Selain itu, seperti yang diisyaratkan dalam Alquran surat al-Baqarah ayat 45-46, maka shalat sebagai sarana untuk mendapat pertolongan Ilahi mesti dimulai dengan sikap sabar. Apa itu sabar? Sabar artinya menahan diri dari sesuatu yang tidak berkenan di hati. Ia juga berarti ketabahan. Imam Ghazali mendefinisikan sabar sebagai ketetapan hati melaksanakan tuntunan agama menghadapi rayuan nafsu. Kemudian, apa itu shalat? Dari segi bahasa, shalat adalah doa sedangkan dari segi pengertian syariat Islam adalah “Ucapan dan perbuatan tertentu yang dimulai dengan takbir dan diakhiri dengan salam. Shalat juga mengandung pujian kepada Allah atas limpahan karunia-Nya, mengingat Allah dan karunia-Nya mengantar seseorang untuk melaksanakan perintah dan menjauhi larangan-Nya serta membuatnya tabah dan sabar menerima cobaan dan tugas yang berat saat menjadi khalifah fi al-ard.

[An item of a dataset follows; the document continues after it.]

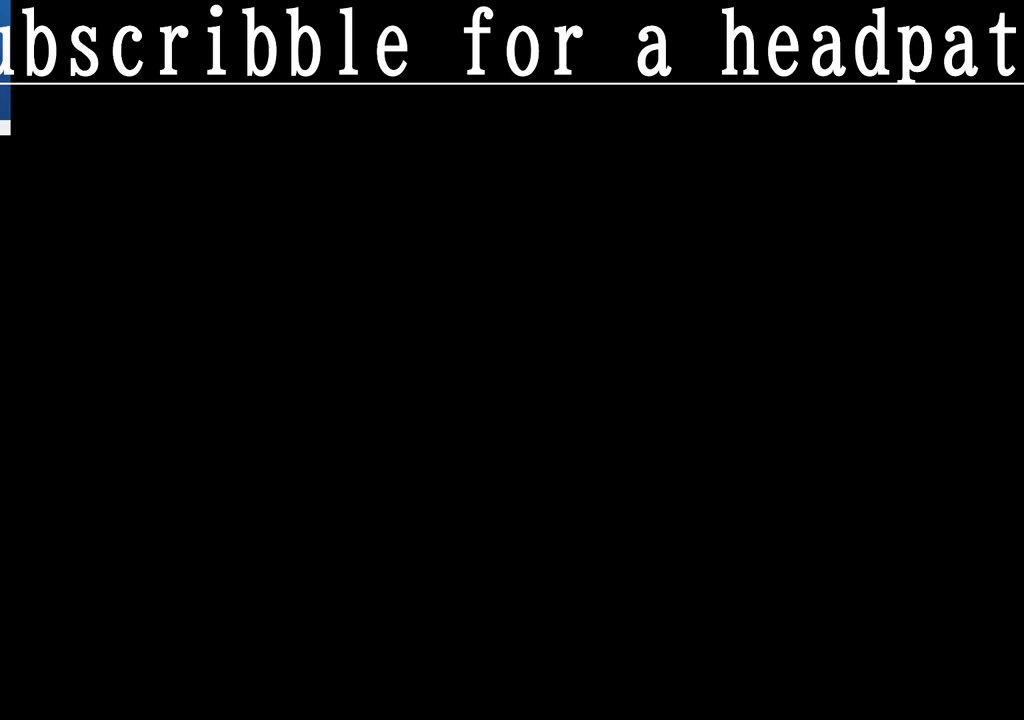
{"buttons": [], "left_stick": "center", "right_stick": "center", "events": []}
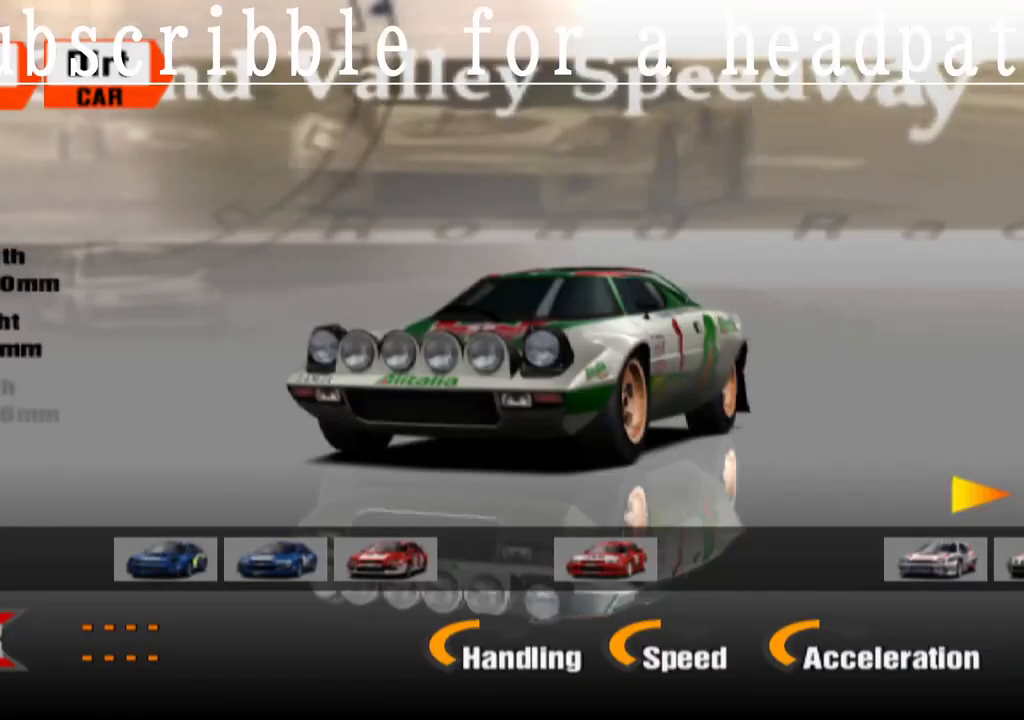
{"buttons": [], "left_stick": "center", "right_stick": "center", "events": []}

Shalat tidak akan bermakna apa-apa kecuali bagi orang yang khusyu’. Innaha lakabiratun illa ‘ala al-khasyi’in. Dari redaksi ini terlihat, ternyata khusyu’ sudah ada sebelum shalat. Lalu siapakah orang yang khusyuk itu? Allazina yazunnuna annahum mulaqu rabbihim wa annahum ilaihi raji’un: yaitu orang-orang yakin bahwa mereka pasti menemui Tuhan mereka, dan mereka yakin bahwa kepada-Nya mereka akan kembali. Tumbuhkan keyakinan dengan sebenar-benar yakin bahwa kita akan menemui Tuhan dalam shalat, dan anggaplah itu merupakan shalat terakhir dalam kehidupan ini, anggaplah setelah shalat ini kita akan menemui ajal, karena, Iza shollaita fasholli shalatal muwaddi’: maka apabila Engkau shalat, maka shalatlah seperti shalat yang terakhir, demikian pesan Nabi Muhammad Saw kepada sahabat, Abu Ayyub al-Anshory.

Oleh karena makna pengertian shalat adalah ucapan dan perbuatan tertentu yang dimulai dengan takbir dan diakhiri dengan salam, maka yang amat diperhatikan dalam shalat adalah takbir. Takbir secara sederhana bermakna membesarkan, mengagungkan, maka besarkan dan agungkan Allah Swt. Bahwa Dialah sumber dari segalanya. Tidak ada yang agung dan besar dalam hidup ini kecuali Dia. La haula wala quwwata illa billahi al-‘aliy al-‘azhim.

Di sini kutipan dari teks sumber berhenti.